Payments is a great business to be in — in China, that is.
The Chinese e-commerce giant JD.com announced it is considering the sale of its internet finance unit, JD Finance, “in order to facilitate its development in certain licensed financial service businesses in China, and to take advantage of the liquidity provided by the Chinese capital market,” the company noted on its earnings call yesterday.
JD.com raised $1 billion for JD Finance to provide credit to its customers earlier this year. The company, valued at $7 billion at the time of its raise, also provides financial scores to companies in partnership with U.S,-based ZestFinance. China’s rapidly growing middle class is hungry for credit, but hundreds of millions of Chinese consumers lack any sort of credit score.
The possible spin-off echoes that made by Alibaba, which spun off Ant Financial, which operates the payment service Alipay, in 2015. JD.com is considering selling to investors, including its own founder and CEO, Liu Qiangdong, also known as Richard Liu. All investors will be Chinese, which makes doing business in China far easier.
Mobile payments is big business in China. According to iResearch, volume is expected to triple to $3 trillion in 2018 from $1 trillion in 2014. Singles’ Day, a shopping holiday invented by Alibaba but now also “celebrated” by other e-commerce merchants, rang up nearly $18 billion in sales in one day.
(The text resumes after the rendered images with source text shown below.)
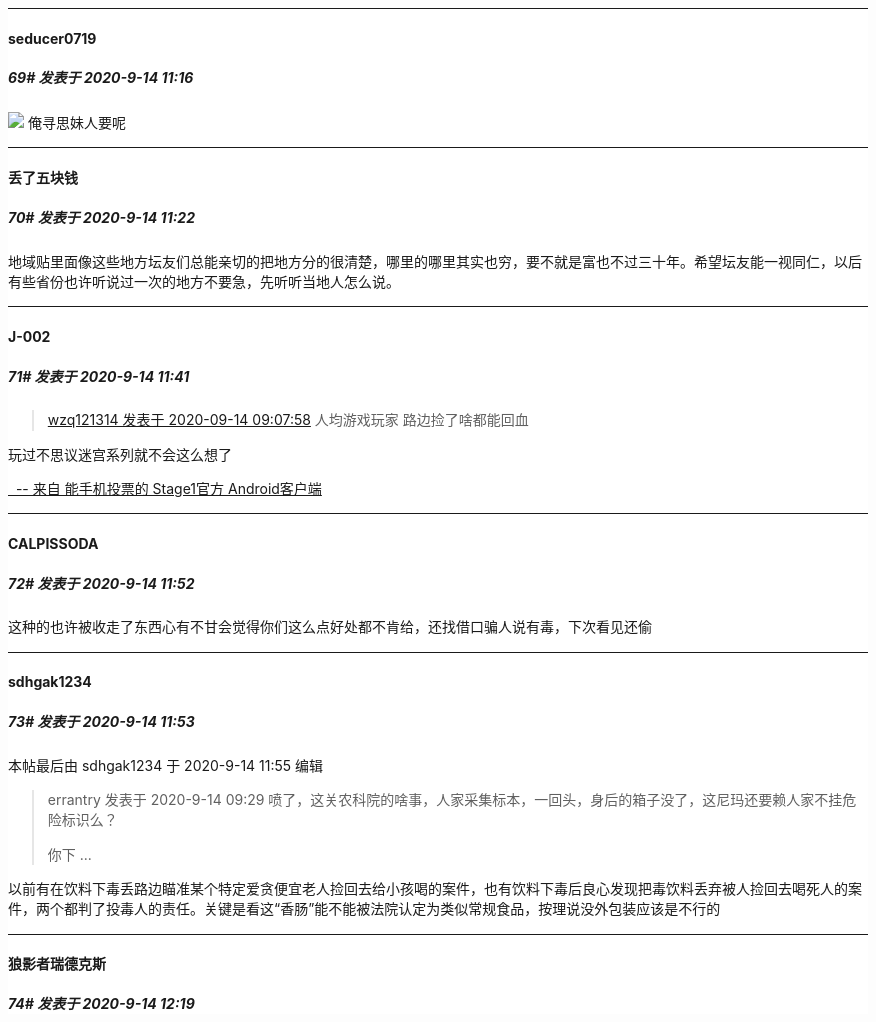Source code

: -----

####  seducer0719  
##### 69#       发表于 2020-9-14 11:16


<img src="https://static.saraba1st.com/image/smiley/face2017/037.png" referrerpolicy="no-referrer"> 俺寻思妹人要呢


-----

####  丢了五块钱  
##### 70#       发表于 2020-9-14 11:22


地域贴里面像这些地方坛友们总能亲切的把地方分的很清楚，哪里的哪里其实也穷，要不就是富也不过三十年。希望坛友能一视同仁，以后有些省份也许听说过一次的地方不要急，先听听当地人怎么说。


-----

####  J-002  
##### 71#       发表于 2020-9-14 11:41


<blockquote><a href="httphttps://bbs.saraba1st.com/2b/forum.php?mod=redirect&amp;goto=findpost&amp;pid=48729328&amp;ptid=1959751" target="_blank">wzq121314 发表于 2020-09-14 09:07:58</a>
人均游戏玩家 路边捡了啥都能回血</blockquote>玩过不思议迷宫系列就不会这么想了

[  -- 来自 能手机投票的 Stage1官方 Android客户端](https://www.coolapk.com/apk/140634)


-----

####  CALPISSODA  
##### 72#       发表于 2020-9-14 11:52


这种的也许被收走了东西心有不甘会觉得你们这么点好处都不肯给，还找借口骗人说有毒，下次看见还偷


-----

####  sdhgak1234  
##### 73#       发表于 2020-9-14 11:53


 本帖最后由 sdhgak1234 于 2020-9-14 11:55 编辑 
<blockquote>errantry 发表于 2020-9-14 09:29
喷了，这关农科院的啥事，人家采集标本，一回头，身后的箱子没了，这尼玛还要赖人家不挂危险标识么？

你下 ...</blockquote>
以前有在饮料下毒丢路边瞄准某个特定爱贪便宜老人捡回去给小孩喝的案件，也有饮料下毒后良心发现把毒饮料丢弃被人捡回去喝死人的案件，两个都判了投毒人的责任。关键是看这“香肠”能不能被法院认定为类似常规食品，按理说没外包装应该是不行的


-----

####  狼影者瑞德克斯  
##### 74#       发表于 2020-9-14 12:19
Shenzen, China-based Tencent, “Asia’s most valuable tech company,” according to TechCrunch, also reported earnings this week, and posted strong profit, attributed to its messaging platform WeChat. (Roughly speaking, this would be like Amazon owning Facebook Messenger and actually monetizing it.) With 846 million monthly active users, WeChat earned revenue on its advertising and in-game sales. WeChat is also a significant platform for P2P payments, but does not break out specific numbers.
Ant Financial, valued at more than $60 billion, has been rumored to be seeking an IPO for some time, but in October revealed it had “no timeline” for such a move. Meanwhile, Beijing Happy Times, a lending startup funded by Ant Financial, may go public in the U.S. in 2017. Another lending startup, China Rapid Finance, announced deals with two banks — China United SME Guarantee Corp. and Bank of Shanghai — yesterday.